# Текст для чтения
────────────────

Бочки, корыта, телеги, коромысла… Из амбаров и с чердаков извлекались прабабушкины прялки, веретёна, какие-то хитрые ткацкие станочки, из подпола, погребов огромные глиняные корчаги, горшки полуметровой и метровой высоты, из которых впору богатырям пить. Старинная посуда, бутыли-четверти, одно блюдо, помню, было метровой, если не больше величины.
Конечно, приезжали на машинах, на «волгах» какие-то расторопные тёти и дяди, представлялись работниками музея (Бог ведает, кем они были на самом деле — документов у них никто не спрашивал), и та же моя бабушка Тася махала рукой: раз вам надо, забирайте и прялки, и скалки, и чугунные горшки, и утюги, и ухваты… Хоть в музее, может, что-то сохранится.

────────────────

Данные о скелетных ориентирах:
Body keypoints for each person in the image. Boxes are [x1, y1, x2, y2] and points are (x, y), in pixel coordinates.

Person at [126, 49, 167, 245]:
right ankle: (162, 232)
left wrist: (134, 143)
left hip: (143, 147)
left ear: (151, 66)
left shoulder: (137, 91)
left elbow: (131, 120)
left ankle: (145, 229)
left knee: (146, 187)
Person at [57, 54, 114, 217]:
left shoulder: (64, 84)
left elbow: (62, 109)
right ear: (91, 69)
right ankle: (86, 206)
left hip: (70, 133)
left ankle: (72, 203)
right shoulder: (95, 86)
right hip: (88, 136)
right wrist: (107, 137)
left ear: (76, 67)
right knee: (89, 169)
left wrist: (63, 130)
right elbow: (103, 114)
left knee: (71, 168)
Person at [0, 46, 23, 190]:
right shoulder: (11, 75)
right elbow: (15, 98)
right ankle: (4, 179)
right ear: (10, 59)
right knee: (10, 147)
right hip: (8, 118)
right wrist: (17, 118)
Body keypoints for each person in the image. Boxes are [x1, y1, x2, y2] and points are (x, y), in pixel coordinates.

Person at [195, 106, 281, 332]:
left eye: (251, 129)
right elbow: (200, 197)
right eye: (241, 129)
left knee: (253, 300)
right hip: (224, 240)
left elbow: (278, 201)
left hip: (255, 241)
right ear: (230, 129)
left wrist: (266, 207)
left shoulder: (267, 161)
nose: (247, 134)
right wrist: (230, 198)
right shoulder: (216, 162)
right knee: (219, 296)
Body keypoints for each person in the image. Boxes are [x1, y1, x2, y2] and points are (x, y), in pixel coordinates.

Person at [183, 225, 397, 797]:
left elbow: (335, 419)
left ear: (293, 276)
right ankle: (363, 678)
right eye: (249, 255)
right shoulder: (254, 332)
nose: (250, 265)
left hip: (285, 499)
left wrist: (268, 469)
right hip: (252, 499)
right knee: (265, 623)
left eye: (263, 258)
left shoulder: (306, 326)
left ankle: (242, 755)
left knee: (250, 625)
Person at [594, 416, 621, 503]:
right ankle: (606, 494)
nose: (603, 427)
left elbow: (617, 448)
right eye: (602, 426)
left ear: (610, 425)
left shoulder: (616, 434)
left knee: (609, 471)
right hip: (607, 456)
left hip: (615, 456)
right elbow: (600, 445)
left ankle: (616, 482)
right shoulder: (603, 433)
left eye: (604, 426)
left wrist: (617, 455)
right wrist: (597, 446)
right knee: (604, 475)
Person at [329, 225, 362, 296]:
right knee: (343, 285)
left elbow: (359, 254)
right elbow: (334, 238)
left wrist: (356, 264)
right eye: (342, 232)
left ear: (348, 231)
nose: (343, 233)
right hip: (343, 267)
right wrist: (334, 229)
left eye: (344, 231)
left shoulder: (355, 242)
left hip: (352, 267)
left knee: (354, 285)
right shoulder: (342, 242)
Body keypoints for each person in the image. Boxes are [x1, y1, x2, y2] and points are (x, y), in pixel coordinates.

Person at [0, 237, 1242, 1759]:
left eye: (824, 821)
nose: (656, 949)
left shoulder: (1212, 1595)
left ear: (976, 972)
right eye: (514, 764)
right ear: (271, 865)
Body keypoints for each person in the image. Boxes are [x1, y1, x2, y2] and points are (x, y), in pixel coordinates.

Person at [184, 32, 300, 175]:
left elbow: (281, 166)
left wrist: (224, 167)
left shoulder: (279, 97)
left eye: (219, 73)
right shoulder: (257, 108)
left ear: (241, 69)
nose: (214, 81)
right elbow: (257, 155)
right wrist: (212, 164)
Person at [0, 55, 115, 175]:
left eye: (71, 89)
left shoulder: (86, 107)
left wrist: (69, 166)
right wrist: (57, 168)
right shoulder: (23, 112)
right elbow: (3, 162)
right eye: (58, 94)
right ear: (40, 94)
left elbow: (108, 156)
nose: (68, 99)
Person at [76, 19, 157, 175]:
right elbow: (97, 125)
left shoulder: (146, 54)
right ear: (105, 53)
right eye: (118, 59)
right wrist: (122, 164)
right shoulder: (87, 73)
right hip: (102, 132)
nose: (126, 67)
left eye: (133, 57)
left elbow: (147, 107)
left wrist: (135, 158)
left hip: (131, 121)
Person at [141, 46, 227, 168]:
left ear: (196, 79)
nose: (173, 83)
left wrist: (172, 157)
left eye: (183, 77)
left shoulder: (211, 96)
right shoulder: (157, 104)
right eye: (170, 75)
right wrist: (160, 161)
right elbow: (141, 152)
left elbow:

────────────────

# Условие задания
Кем, согласно тексту для чтения, представлялись люди, приезжавшие на «волгах»?

# Решение задания
Работниками музея.